• _DIRECTIONS_: Your reply should hold only the lines from the records below where "image" occurs.
━━ DATA RECORDS ━━
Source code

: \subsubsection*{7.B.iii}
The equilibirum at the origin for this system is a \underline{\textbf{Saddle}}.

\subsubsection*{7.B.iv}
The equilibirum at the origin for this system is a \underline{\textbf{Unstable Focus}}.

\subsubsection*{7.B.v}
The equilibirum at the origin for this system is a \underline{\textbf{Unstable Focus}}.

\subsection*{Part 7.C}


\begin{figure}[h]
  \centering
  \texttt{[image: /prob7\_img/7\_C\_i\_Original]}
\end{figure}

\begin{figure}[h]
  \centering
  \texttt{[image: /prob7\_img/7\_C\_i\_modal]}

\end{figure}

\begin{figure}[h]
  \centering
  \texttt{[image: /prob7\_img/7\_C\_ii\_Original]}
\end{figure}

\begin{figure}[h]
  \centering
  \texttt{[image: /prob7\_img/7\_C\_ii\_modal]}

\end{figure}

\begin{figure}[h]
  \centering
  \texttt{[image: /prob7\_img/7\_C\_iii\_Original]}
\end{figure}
━━━
━━ DATA RECORDS ━━
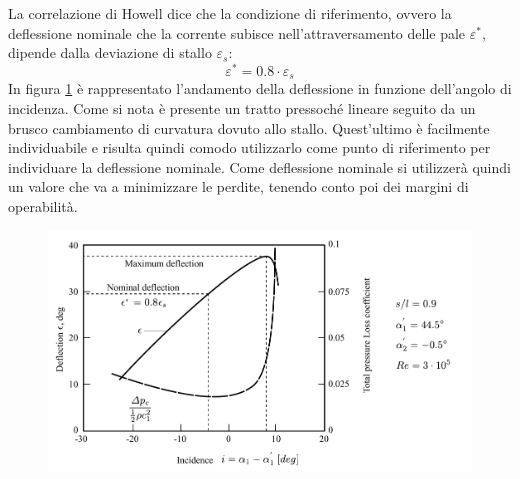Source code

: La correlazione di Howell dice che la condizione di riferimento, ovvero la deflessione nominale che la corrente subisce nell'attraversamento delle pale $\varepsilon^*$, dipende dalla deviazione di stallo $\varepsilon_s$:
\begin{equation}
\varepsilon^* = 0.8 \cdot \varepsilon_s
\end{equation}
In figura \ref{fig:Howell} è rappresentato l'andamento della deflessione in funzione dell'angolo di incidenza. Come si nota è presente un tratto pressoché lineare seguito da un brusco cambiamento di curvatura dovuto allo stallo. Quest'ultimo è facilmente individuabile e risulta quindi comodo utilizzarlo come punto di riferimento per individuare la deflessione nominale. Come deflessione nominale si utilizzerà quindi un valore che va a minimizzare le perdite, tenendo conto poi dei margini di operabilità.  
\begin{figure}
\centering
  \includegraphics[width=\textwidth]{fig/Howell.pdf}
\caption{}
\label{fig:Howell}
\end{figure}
━━━
• _REPLY TO THE TASK_:
  \texttt{[image: /prob7\_img/7\_C\_i\_Original]}
  \texttt{[image: /prob7\_img/7\_C\_i\_modal]}
  \texttt{[image: /prob7\_img/7\_C\_ii\_Original]}
  \texttt{[image: /prob7\_img/7\_C\_ii\_modal]}
  \texttt{[image: /prob7\_img/7\_C\_iii\_Original]}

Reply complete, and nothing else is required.